Height: about 50 m (164 ft)
Leaf: The leaves of Bitternut are 30 cm long, odd pinnate, up to 17 cm (6.7 in) long with 7 -11 lanceolate leaflets. The leaf margin is serrated.
Leaf Shape:  imparipinnate
Leaf margin: serrated
Leaf position: alternate
Fall foliage: bright yellow – brown
Flowering: May
Blossom color: yellow-green
Blossom description: The flowers are small green-yellow catkins.
Gender distribution: monoecious
Fruit: The nuts are in a nutshell. The nut is large up to 3 cm (1.2 in). The nut has a bitter taste.
Branches: The branches are first brown and hairy, later smooth and gray. The buds are yellowish with glandular scales.
Bark: The bark is brownish and scaly.
Root: Deep-rooting plant, root suckering
Location: Sun to half-shade
Soil: humid and tolerates poor soils
ph value: slightly acidic – slightly alkaline
Usage: single tree

Bitternut is used for lumber and pulpwood. Because bitternut hickory wood is hard and durable, it is used for furniture, paneling, dowels, tool handles and ladders.

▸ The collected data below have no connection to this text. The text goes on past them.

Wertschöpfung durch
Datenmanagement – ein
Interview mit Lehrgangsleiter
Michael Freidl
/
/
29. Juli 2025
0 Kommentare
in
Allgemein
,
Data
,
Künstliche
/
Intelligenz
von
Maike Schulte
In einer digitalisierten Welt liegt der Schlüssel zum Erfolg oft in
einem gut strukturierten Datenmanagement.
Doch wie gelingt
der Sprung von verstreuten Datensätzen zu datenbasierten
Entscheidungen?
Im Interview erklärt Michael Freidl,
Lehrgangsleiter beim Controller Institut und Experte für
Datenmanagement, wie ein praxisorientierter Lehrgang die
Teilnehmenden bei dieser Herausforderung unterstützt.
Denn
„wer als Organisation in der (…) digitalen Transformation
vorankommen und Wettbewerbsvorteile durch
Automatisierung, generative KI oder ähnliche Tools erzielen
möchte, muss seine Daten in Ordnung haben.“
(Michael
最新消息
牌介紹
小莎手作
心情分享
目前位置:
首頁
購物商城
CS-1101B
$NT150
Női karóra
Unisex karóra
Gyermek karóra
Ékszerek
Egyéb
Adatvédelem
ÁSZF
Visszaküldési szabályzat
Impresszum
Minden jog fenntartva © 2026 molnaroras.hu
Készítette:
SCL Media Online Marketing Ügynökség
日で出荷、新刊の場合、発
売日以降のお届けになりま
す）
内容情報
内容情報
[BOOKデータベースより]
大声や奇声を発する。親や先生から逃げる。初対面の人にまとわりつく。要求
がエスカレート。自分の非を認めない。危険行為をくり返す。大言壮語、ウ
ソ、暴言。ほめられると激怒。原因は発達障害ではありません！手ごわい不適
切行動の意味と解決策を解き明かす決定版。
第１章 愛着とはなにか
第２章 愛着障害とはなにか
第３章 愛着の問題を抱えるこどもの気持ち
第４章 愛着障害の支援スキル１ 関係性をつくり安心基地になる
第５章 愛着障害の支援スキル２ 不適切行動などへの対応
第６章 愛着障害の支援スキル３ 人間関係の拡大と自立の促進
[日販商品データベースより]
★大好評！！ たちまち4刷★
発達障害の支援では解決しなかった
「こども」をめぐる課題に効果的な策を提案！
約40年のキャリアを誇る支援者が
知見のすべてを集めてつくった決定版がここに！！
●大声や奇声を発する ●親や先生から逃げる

Like other hickories, the wood is used for smoking meat, and by Native Americans for making bows. Bitternut hickory seeds are eaten by rabbits, and both its seeds and bark are eaten by other wildlife.

Field Observations: 

Easily recognized by the sulfur yellow terminal buds.  Nuts are sheathed by a thin, papery husk.